§ **Task input**
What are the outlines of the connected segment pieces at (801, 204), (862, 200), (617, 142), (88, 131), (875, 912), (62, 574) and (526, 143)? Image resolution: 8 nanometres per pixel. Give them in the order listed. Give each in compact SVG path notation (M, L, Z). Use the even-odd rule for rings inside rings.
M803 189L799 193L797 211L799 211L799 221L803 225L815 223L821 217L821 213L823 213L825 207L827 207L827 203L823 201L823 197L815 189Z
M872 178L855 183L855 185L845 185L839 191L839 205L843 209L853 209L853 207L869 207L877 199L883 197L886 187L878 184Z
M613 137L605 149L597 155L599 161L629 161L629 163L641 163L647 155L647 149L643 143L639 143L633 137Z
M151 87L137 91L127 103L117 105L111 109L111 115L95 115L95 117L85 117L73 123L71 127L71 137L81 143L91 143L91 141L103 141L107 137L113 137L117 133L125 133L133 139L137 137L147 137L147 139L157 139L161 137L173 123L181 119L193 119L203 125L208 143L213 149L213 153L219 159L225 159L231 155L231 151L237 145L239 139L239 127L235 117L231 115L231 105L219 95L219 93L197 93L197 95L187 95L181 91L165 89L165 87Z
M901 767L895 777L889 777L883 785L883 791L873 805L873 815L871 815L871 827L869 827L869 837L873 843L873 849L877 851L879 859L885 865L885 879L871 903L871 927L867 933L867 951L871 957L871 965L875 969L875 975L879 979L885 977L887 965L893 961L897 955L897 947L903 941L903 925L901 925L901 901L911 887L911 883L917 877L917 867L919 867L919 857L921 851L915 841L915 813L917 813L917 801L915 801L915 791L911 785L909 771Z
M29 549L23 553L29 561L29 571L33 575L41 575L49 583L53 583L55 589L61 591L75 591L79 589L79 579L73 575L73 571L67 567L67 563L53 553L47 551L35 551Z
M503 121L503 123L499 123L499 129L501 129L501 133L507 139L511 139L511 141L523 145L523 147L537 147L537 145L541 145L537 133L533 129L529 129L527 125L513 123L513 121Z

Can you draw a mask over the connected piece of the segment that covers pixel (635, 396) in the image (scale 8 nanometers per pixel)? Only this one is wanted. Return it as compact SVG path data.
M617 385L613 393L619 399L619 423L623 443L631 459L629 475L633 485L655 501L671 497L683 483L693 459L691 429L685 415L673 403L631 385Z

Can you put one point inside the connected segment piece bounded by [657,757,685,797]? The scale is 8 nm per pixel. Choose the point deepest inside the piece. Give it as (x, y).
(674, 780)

§ **Exercise brief**
Output the entire listing above without leaving out or altering anything.

§ **The completed task**
What are the outlines of the connected segment pieces at (801, 204), (862, 200), (617, 142), (88, 131), (875, 912), (62, 574) and (526, 143)? Image resolution: 8 nanometres per pixel. Give them in the order listed. Give each in compact SVG path notation (M, L, Z). Use the even-odd rule for rings inside rings.
M803 189L799 193L797 211L799 211L799 221L803 225L815 223L821 217L821 213L823 213L825 207L827 207L827 203L823 201L823 197L815 189Z
M872 178L855 183L855 185L845 185L839 191L839 205L843 209L853 209L853 207L869 207L877 199L883 197L886 187L878 184Z
M613 137L605 149L597 155L599 161L629 161L629 163L641 163L647 155L647 149L643 143L639 143L633 137Z
M151 87L137 91L127 103L117 105L111 109L111 115L95 115L95 117L85 117L73 123L71 127L71 137L81 143L91 143L91 141L103 141L107 137L113 137L117 133L125 133L133 139L137 137L147 137L147 139L157 139L161 137L173 123L181 119L193 119L203 125L208 143L213 149L213 153L219 159L225 159L231 155L231 151L237 145L239 139L239 127L235 117L231 115L231 105L219 95L219 93L197 93L197 95L187 95L181 91L165 89L165 87Z
M901 767L895 777L889 777L883 785L883 791L873 805L873 815L871 815L871 827L869 827L869 837L873 843L873 849L877 851L879 859L885 865L885 879L871 903L871 927L867 933L867 951L871 957L871 965L875 969L875 975L879 979L885 977L887 965L893 961L897 955L897 947L903 941L903 925L901 925L901 901L911 887L911 883L917 877L917 867L919 867L919 857L921 851L915 841L915 813L917 813L917 801L915 801L915 791L911 785L909 771Z
M29 549L23 553L29 561L29 571L33 575L41 575L49 583L53 583L55 589L61 591L75 591L79 589L79 579L73 575L73 571L67 567L67 563L53 553L47 551L35 551Z
M503 121L503 123L499 123L499 129L501 129L501 133L507 139L511 139L511 141L523 145L523 147L537 147L537 145L541 145L537 133L533 129L529 129L527 125L513 123L513 121Z

Can you draw a mask over the connected piece of the segment that covers pixel (635, 396) in the image (scale 8 nanometers per pixel)? Only this one is wanted. Return it as compact SVG path data.
M617 385L613 393L619 399L619 423L623 443L631 459L629 475L633 485L655 501L671 497L683 483L693 459L691 429L685 415L673 403L631 385Z

Can you put one point inside the connected segment piece bounded by [657,757,685,797]? The scale is 8 nm per pixel. Choose the point deepest inside the piece. Give it as (x, y).
(674, 780)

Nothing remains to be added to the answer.